───── RECORDS FOR PROCESSING

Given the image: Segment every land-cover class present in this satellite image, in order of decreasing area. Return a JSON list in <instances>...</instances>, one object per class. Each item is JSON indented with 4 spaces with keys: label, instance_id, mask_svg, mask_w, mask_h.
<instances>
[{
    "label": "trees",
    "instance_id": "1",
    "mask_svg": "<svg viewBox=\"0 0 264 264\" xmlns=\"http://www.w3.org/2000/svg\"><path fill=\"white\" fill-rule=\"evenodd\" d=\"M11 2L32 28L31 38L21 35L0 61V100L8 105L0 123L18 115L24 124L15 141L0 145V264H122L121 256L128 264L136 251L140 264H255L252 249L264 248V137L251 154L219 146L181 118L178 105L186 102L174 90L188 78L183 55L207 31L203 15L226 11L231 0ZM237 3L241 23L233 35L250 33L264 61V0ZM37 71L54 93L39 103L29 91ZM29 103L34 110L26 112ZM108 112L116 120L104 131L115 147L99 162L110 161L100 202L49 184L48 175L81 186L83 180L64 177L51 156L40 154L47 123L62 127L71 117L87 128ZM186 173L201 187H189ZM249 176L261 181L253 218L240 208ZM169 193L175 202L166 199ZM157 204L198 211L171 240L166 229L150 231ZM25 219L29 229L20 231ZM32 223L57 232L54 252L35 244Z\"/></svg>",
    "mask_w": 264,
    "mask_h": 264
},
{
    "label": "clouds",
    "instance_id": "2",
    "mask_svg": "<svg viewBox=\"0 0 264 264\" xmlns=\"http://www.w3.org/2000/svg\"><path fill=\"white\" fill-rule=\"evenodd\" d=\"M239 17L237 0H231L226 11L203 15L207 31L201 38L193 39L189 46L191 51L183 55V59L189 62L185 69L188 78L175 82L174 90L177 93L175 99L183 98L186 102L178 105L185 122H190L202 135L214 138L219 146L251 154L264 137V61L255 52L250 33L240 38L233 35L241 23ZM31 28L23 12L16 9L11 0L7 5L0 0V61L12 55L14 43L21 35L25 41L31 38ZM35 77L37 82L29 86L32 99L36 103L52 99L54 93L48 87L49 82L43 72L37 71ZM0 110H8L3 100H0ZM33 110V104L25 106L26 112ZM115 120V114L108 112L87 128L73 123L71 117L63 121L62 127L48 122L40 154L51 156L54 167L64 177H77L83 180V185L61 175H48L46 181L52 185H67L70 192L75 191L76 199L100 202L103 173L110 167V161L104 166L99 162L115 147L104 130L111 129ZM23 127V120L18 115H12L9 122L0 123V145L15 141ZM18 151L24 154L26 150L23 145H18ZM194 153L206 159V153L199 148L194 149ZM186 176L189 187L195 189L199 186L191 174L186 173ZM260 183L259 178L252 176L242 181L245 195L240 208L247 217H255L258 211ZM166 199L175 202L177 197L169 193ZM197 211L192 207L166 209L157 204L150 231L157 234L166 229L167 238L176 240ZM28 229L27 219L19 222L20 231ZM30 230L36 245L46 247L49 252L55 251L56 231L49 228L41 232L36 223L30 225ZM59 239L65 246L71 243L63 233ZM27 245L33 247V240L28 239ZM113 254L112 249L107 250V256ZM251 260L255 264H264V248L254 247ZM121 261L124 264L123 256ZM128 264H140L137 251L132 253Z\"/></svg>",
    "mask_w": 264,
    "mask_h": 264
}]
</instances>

──────────

Copy out each of the lines above that contains the string "instances", leaving out all the others.

=== SOLUTION TO THE PROBLEM ===
Given the image: Segment every land-cover class present in this satellite image, in order of decreasing area. Return a JSON list in <instances>...</instances>, one object per class. Each item is JSON indented with 4 spaces with keys: label, instance_id, mask_svg, mask_w, mask_h.
<instances>
</instances>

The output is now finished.